GDPR - What do we do about Archive

There's somehow a feeling that GDPR changes what should be done about Personal and Personally Identifying Data that we need not do now. But that isn't really true, For instance, EU citizens have had the right to be forgotten since 2014 after the ECJ decision relating to a Spanish case in 2010. What is happening is that the standards of a complaint, audit and penalty have changed and of course its the penalty which is the real motivator to improve systems. Removing an individual's data from a live system can be painful but perhaps not hard, removing it from archived data looks like it will be expensive, and hard. Apart from other regulatory reasons for keeping data does it mean we have to read and rewrite all archives every time someone asks for their data to be removed? Are we forced to make archived data live to keep it updated?

The key points about the GDPR is auditable governance of data and availability of data for those to whom it belongs. If archived data is not accessible, is not online to the system, it is not available. But does that mean we don't care about archived data? Certainly not.

We absolutely care about data that may reenter the online system, by restoring for example. We care that we should not retain data longer than necessary, and we care that any data we do store, whether online or archived, is safe, protected and we know where it is, where it came from and what we have done with it. The data must remain relevant and the reason for having it must be either statutory, or regulatory, commercial or still required for current processing with a current agreement from the owner of the data. If, however, the archive is really a live system and not a long term archive of data (ie backups which have migrated to long term storage), then it is exactly the same as any other online accessible store of data.

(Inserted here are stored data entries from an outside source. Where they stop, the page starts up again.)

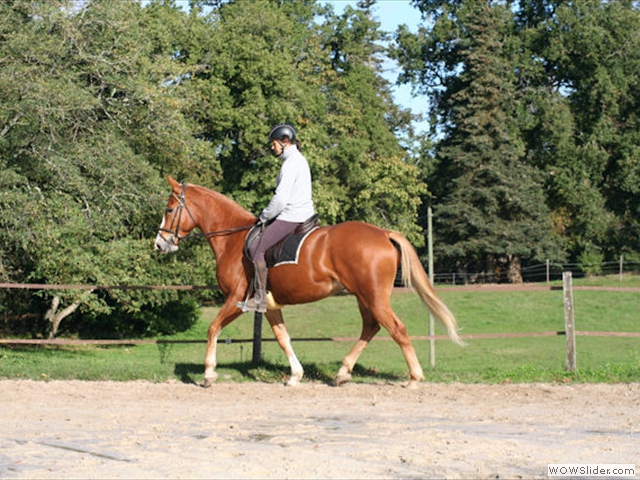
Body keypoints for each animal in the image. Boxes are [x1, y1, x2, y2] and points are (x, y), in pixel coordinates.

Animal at [157, 174, 462, 388]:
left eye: (170, 210)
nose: (160, 244)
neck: (233, 239)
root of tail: (382, 233)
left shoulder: (236, 298)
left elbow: (213, 328)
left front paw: (209, 374)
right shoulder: (269, 305)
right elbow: (283, 337)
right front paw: (295, 375)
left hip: (374, 296)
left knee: (396, 329)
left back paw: (414, 378)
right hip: (363, 297)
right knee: (371, 327)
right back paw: (342, 372)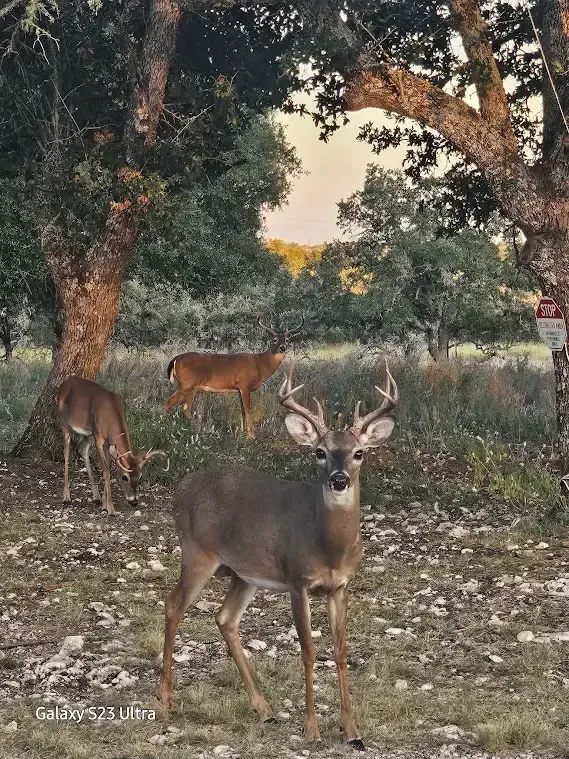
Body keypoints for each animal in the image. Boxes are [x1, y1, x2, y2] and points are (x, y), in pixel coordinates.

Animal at [57, 376, 169, 515]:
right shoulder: (98, 437)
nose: (134, 502)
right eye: (124, 477)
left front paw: (104, 504)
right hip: (65, 424)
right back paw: (66, 497)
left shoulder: (107, 442)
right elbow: (106, 471)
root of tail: (65, 382)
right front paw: (110, 508)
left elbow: (109, 468)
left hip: (88, 433)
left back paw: (96, 497)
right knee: (66, 453)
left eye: (140, 477)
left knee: (82, 449)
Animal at [158, 360, 398, 750]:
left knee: (225, 618)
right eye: (319, 451)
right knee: (173, 605)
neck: (328, 545)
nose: (339, 479)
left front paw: (352, 731)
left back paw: (264, 708)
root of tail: (180, 488)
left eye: (359, 452)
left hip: (242, 574)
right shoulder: (298, 580)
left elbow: (341, 652)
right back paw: (165, 699)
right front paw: (312, 730)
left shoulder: (341, 586)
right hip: (196, 552)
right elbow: (309, 651)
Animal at [164, 315, 304, 439]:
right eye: (274, 339)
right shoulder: (245, 385)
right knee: (173, 403)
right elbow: (248, 410)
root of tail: (175, 359)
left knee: (183, 407)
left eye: (287, 340)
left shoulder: (238, 389)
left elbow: (242, 410)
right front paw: (252, 436)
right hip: (187, 384)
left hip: (190, 387)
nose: (282, 348)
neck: (260, 364)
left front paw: (242, 432)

The simple diagram, Lifecycle of Data, shows three domains. These domains must remain separate, the Processes domain cannot have direct access to data in either of the other two domains. In order to cross from one domain to another there must be an auditable permitted process which identifies the source, reason or purpose, who or what transferred it and the destination. In other words the provenance of the data must be maintained and updated as the data flows from one domain to another. Without this we cannot answer a data owner's questions about their own data.

The recording and maintenance of provenance about data does not have to be a separate regulatory layer of services, it can be the existing mechanisms used to transfer data, logging about that transfer with the addition of the capability to abstract information about a particular set of data. It would be better if there was one integrated provenance system documenting the flow and change of data through its life cycle but for the majority of organisations this will be seen as a boil the ocean kind of project. For new projects, startups and any other greenfield opportunity this kind of integration should be considered along with the MVP.

How does this relate to the offline archiving of backups? Just as with Untrusted Data to Processing, Processing to Offline needs to be documented in much the same way. The existing archive and backup system probably provides as much provenance data as is needed in order to discover where a data set is archived, how many versions, when and so on. The Data Retention Policy should determine the duration of these archives. This could become complex if there are multiple constraints applied to different or overlapping subsets of the data. The combination of Financial data from transactions along with account ids, individuals associated with those account ids, for example. The safest course is to apply the statutory or regulatory rules and requirements as the priority constraint on whether the data should be retained, otherwise much shorter periods should be used as the maximum retention.

So the hard question, how do we handle the random requests for a user's personal data to be removed from the system such that it cannot be used, processed or stored elsewhere? The random requests can be batched together for a reasonable period of time and then applied but that involves rewriting possibly all current offline archives with the risk of loss of data that should not be removed. The removal process would also need to be aware of the rules and priorities of data retention and not remove that which is required to be kept even if the user has requested its removal.

This isn't the right way to look at it. The whole point of offline archives is that they are a frozen moment and intended to be complete, rewriting them with missing data even with the provenance data maintained to reflect that would make validating frozen archives a nonsense. Whilst the data is offline it is not available, and must not be made available without going through a similar permissions and provenance process. This would include any allowable availability by a legitimate 3^rd party.

A user requiring removal is recorded whether as part of the provenance or as separate metadata, as any identifiers that belong to that individual's data set.
On restoring any offline data this metadata is checked for all identifiers and if there's a match that record or records (or relationship) is not restored.
The provenance data is added for the non-restoration, or restoration as a whole.
If the data is restored in a staged version of the store (which makes sense) then after a complete restoration a new archive, its relation to the original archive recorded as part of its provenance, as the original's own provenance is updated to show it has been replaced.
The original archive can be held intact for its remaining retention time.

As there are vendors claiming GDPR compliance packages there may well be one which has placed a complete provenance system and process around all data movements including offline archival, but I've not found one as yet. Perhaps vendors who believe they do could comment...

Managing the restoration is one of the simpler points of control, if needed in a small organisation a spreadsheet of user requests and manual control of the recovery would work. Yes it would be awful but small organisations are unlikely to receive the volume of a large corporation using social media.